Gdy Sasha miała osiem lat, nosiła już tipsy. Teraz na kosmetyki i zabiegi pielęgnacyjne Sashy (przedłużanie włosów, sztuczne rzęsy, kosmetyki) idzie ponad tysiąc złotych miesięcznie.
"To prawda, że ludzie mówią na Sashę laleczka Barbie" - przyznaje jej matka. "I o to chodzi. Chcę, by była tak piękna jak sławna modelka Kate Jordan".
Matka wozi córkę na konkursy piękności dla dzieci. "Jak one tam pięknie chodzą" - ekscytuje się Jayne i dodaje, że nie widzi nic złego w tym, co robi.
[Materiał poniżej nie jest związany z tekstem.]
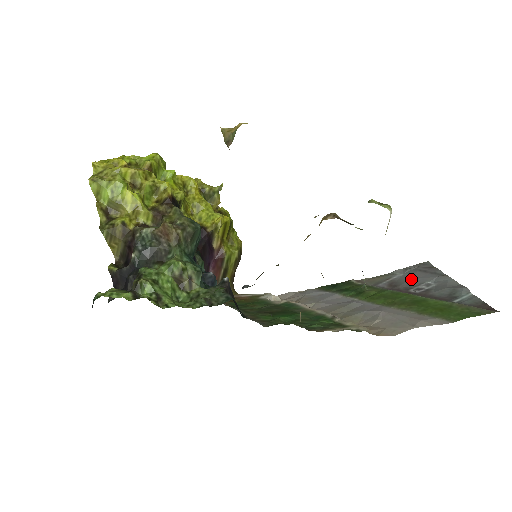
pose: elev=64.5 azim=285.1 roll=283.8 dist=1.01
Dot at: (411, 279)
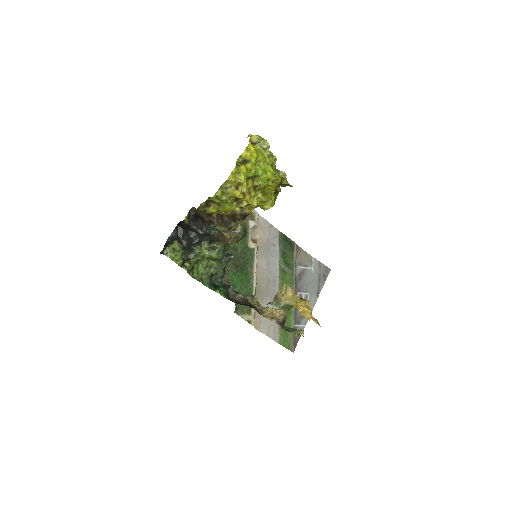
Dot at: (309, 282)
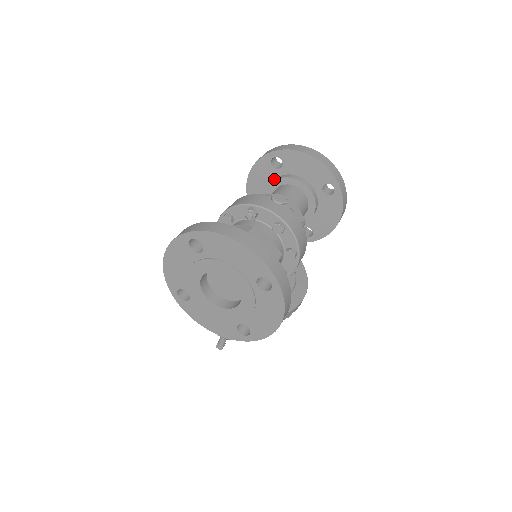
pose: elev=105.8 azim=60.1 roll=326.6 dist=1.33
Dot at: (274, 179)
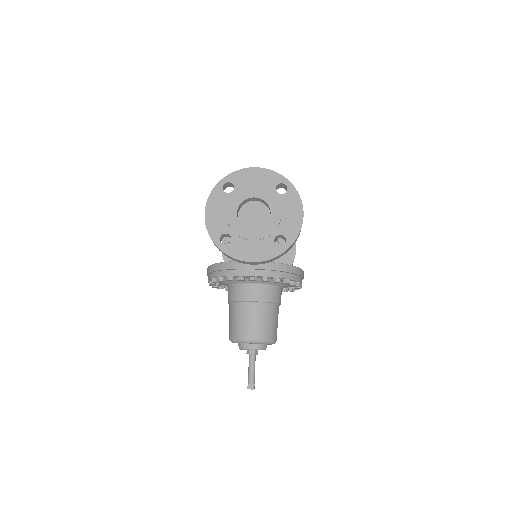
Dot at: occluded
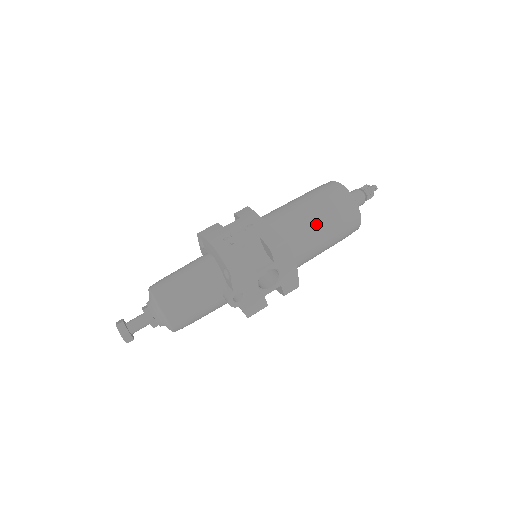
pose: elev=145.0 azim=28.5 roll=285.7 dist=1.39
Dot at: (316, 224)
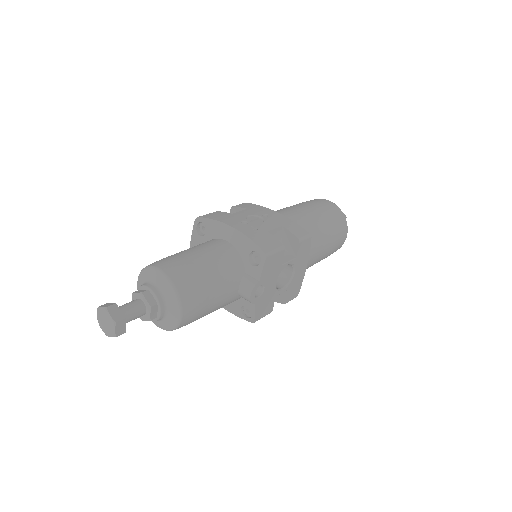
Dot at: (321, 230)
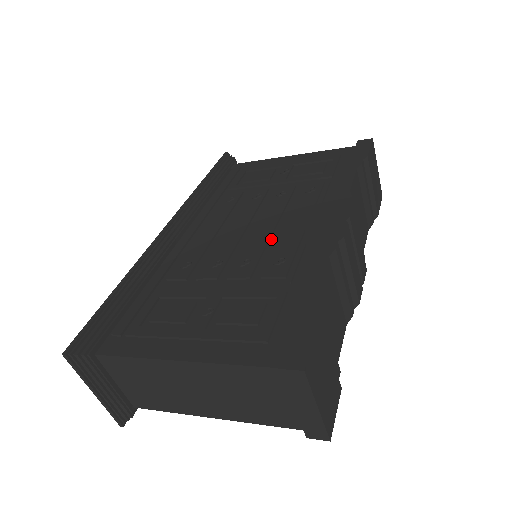
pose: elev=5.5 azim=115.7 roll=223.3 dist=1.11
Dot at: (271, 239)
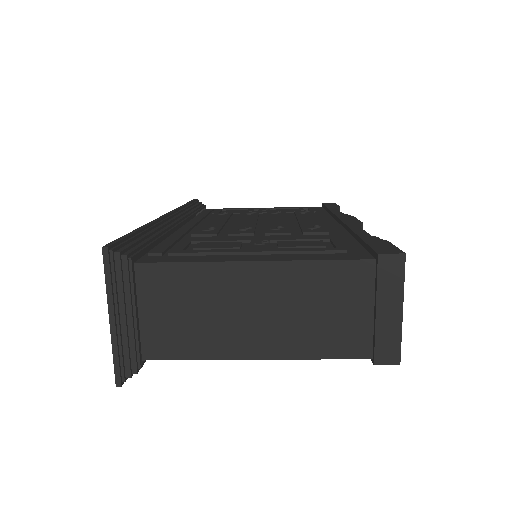
Dot at: (290, 225)
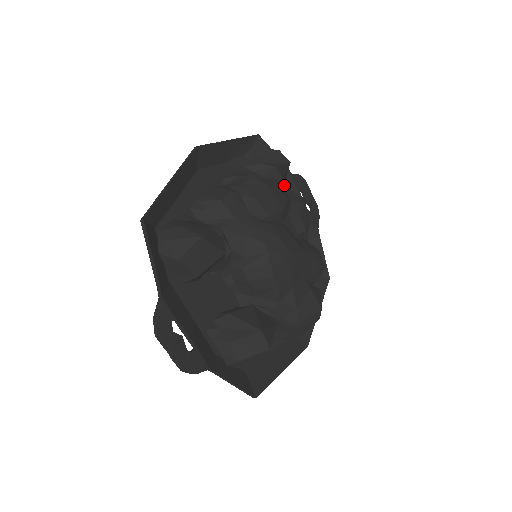
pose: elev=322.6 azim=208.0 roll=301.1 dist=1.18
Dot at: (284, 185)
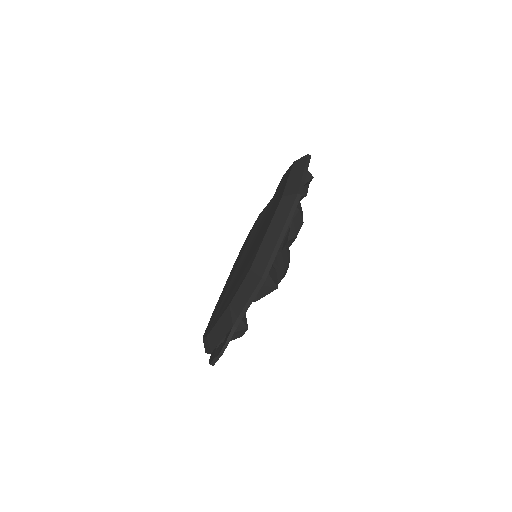
Dot at: occluded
A przecież pozbawia córkę dzieciństwa i wpaja jej do głowy dość powierzchowne priorytety.
Co może potwierdzić przykład polskiej Barbie, czyli Sylwusi, która zasynęła występem w "Rozmowach w toku" Ewy Drzyzgi. Mało ogarnięta szesnastolatka opowiadała w nim o swojej miłości do koloru różowego, kłótniach z siostrą o łazienkę i planach na karierę w Hollywood. W tym wypadku jednak matka zachowała więcej dystansu - to ona zgłosiła się do programu, by ludzie zwrócili jej córce uwagę, że dziwnie wygląda.
Zobacz Sylwusię w Rozmowach w toku i cz. 2
Matka Sashy z Wielkiej Brytanii nie ma dystansu. "Dziś dziewczynki z dużego miasta szybciej dojrzewają" - broni się Jayne. Może i dziewczynki dojrzewają szybciej, ale niektóre matki na pewno szybciej głupieją - komentuje "Fakt".